▸ What the exercise asks
Report every line from the following entries that contains the string "attitudes".

▸ Excerpted records
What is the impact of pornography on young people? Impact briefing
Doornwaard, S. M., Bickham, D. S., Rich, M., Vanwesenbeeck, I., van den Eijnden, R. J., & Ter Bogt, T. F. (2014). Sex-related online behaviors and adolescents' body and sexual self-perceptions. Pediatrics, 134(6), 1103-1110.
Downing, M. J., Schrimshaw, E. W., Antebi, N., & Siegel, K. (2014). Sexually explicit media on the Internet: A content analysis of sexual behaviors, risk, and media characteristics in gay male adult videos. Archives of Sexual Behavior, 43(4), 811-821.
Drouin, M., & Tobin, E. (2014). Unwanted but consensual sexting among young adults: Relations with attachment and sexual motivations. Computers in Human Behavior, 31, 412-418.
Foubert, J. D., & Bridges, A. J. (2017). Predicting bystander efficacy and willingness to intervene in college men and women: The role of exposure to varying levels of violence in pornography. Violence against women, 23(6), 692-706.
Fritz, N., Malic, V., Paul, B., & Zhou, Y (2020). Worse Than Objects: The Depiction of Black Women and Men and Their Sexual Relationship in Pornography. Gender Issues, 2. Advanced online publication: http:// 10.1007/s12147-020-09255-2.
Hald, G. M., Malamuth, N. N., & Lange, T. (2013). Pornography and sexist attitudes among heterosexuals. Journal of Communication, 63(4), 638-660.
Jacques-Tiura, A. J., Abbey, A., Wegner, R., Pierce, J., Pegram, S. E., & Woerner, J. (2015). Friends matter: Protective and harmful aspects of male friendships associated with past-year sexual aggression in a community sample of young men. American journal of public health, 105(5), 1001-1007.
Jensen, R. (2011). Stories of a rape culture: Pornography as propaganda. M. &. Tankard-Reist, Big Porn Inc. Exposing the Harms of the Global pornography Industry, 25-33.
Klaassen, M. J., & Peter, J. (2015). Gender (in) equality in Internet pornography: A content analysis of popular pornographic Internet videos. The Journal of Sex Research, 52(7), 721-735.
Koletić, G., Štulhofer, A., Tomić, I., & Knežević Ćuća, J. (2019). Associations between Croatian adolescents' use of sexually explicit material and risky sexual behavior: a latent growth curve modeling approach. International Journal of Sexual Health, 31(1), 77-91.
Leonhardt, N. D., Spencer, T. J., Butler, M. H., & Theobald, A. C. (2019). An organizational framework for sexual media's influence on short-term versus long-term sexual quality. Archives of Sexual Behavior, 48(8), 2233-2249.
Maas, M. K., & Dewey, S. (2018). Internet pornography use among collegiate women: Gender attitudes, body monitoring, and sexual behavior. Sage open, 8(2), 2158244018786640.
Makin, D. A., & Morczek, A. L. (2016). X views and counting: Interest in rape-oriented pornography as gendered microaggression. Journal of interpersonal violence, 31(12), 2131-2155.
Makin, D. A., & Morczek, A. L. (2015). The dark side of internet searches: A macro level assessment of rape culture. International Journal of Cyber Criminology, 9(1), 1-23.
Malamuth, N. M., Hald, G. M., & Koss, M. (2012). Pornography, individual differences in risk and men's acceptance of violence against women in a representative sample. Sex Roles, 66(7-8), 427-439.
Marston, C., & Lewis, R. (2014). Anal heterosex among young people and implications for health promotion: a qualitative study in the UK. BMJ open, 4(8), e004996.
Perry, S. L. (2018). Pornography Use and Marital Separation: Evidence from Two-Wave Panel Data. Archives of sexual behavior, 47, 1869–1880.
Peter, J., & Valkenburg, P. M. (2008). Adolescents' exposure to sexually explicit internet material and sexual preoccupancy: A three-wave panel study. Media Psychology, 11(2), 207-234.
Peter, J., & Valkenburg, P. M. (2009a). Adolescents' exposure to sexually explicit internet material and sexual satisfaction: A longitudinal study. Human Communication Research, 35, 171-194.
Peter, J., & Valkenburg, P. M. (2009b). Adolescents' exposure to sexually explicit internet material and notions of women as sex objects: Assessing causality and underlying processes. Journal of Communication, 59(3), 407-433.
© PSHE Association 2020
==
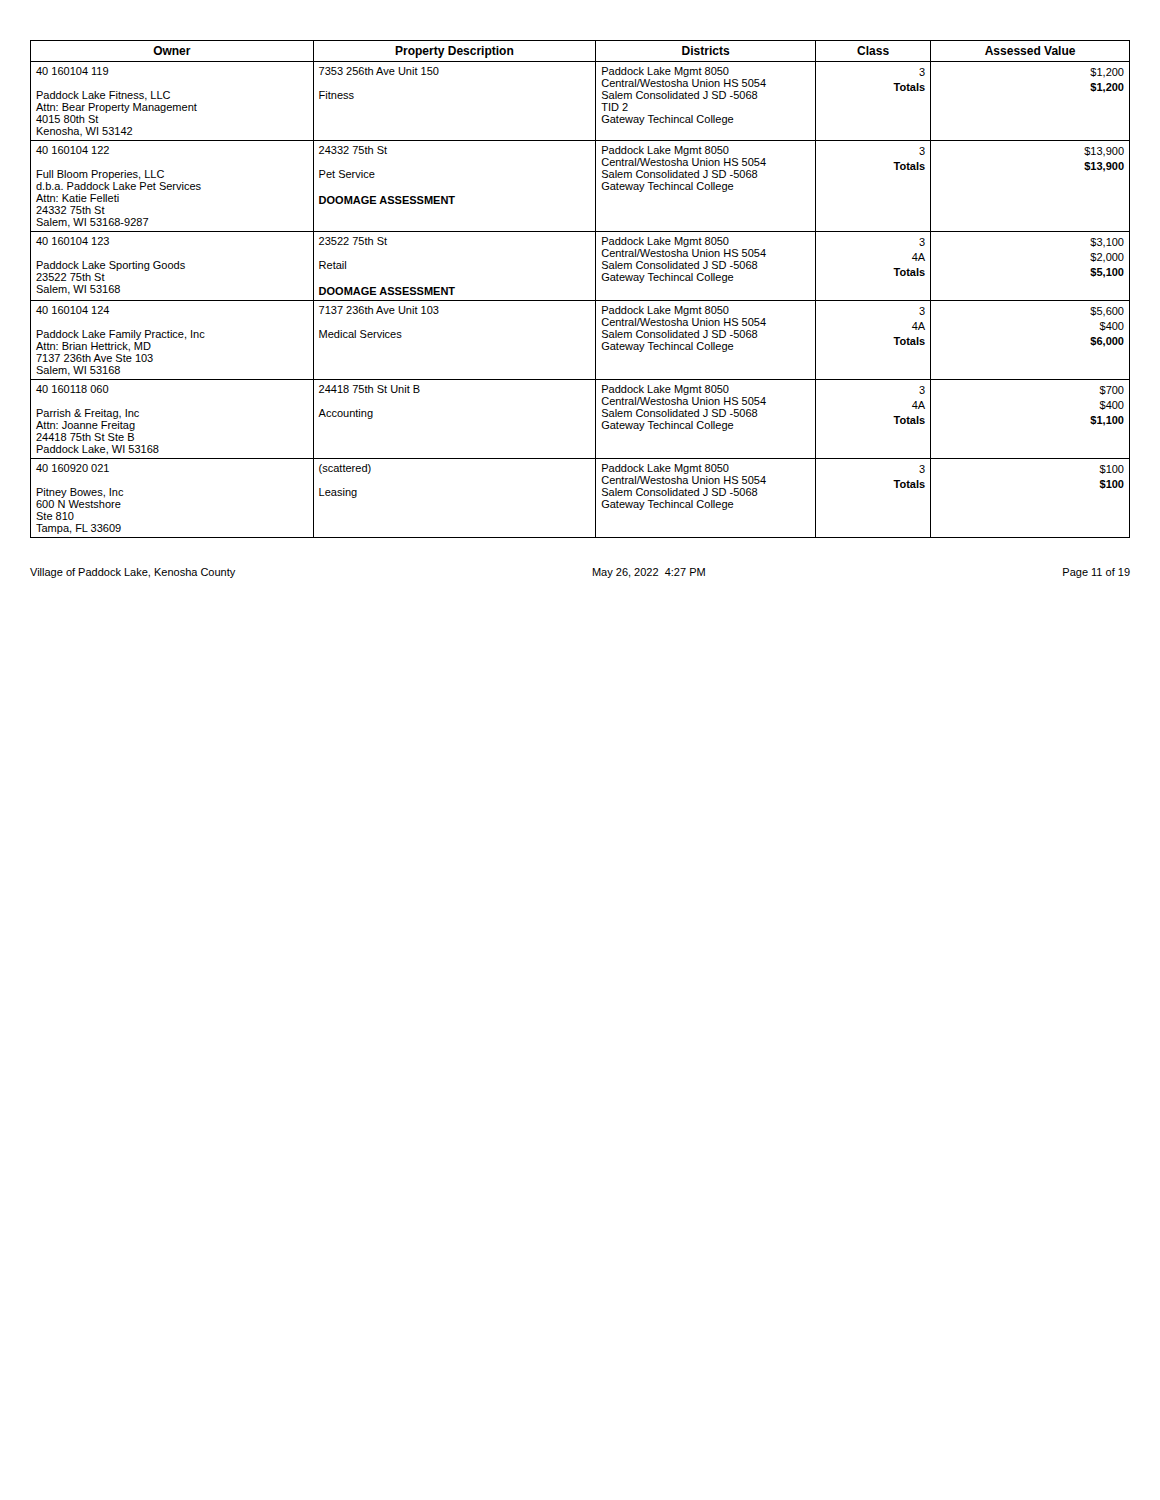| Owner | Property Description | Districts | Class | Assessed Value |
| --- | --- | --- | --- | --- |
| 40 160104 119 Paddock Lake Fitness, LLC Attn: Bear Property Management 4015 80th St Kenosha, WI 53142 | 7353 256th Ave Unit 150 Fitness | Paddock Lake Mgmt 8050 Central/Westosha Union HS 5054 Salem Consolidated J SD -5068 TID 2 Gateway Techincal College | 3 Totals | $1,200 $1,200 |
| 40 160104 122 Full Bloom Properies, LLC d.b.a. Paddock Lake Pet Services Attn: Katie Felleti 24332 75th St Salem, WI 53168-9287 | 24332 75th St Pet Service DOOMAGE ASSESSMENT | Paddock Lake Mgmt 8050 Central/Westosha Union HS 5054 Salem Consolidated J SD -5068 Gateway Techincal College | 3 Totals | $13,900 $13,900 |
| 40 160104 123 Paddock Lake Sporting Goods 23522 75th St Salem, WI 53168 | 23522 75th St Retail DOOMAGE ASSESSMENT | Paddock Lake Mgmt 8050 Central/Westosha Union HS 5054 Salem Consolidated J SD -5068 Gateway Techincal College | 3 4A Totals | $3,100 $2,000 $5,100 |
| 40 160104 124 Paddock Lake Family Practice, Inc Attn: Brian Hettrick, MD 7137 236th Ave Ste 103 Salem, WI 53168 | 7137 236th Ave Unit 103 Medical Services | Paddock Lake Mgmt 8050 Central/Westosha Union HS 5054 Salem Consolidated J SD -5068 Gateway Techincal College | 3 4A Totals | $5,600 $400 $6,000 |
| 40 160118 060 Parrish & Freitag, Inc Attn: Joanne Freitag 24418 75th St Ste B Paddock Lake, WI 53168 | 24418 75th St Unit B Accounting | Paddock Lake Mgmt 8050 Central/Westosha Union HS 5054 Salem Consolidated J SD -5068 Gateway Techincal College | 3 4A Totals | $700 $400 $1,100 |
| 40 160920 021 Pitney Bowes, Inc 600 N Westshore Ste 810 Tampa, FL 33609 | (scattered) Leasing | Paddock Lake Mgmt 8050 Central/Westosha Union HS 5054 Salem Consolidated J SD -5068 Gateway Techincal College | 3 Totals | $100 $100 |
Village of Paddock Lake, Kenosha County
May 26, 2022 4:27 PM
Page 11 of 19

▸ Expected answer
Hald, G. M., Malamuth, N. N., & Lange, T. (2013). Pornography and sexist attitudes among heterosexuals. Journal of Communication, 63(4), 638-660.
Maas, M. K., & Dewey, S. (2018). Internet pornography use among collegiate women: Gender attitudes, body monitoring, and sexual behavior. Sage open, 8(2), 2158244018786640.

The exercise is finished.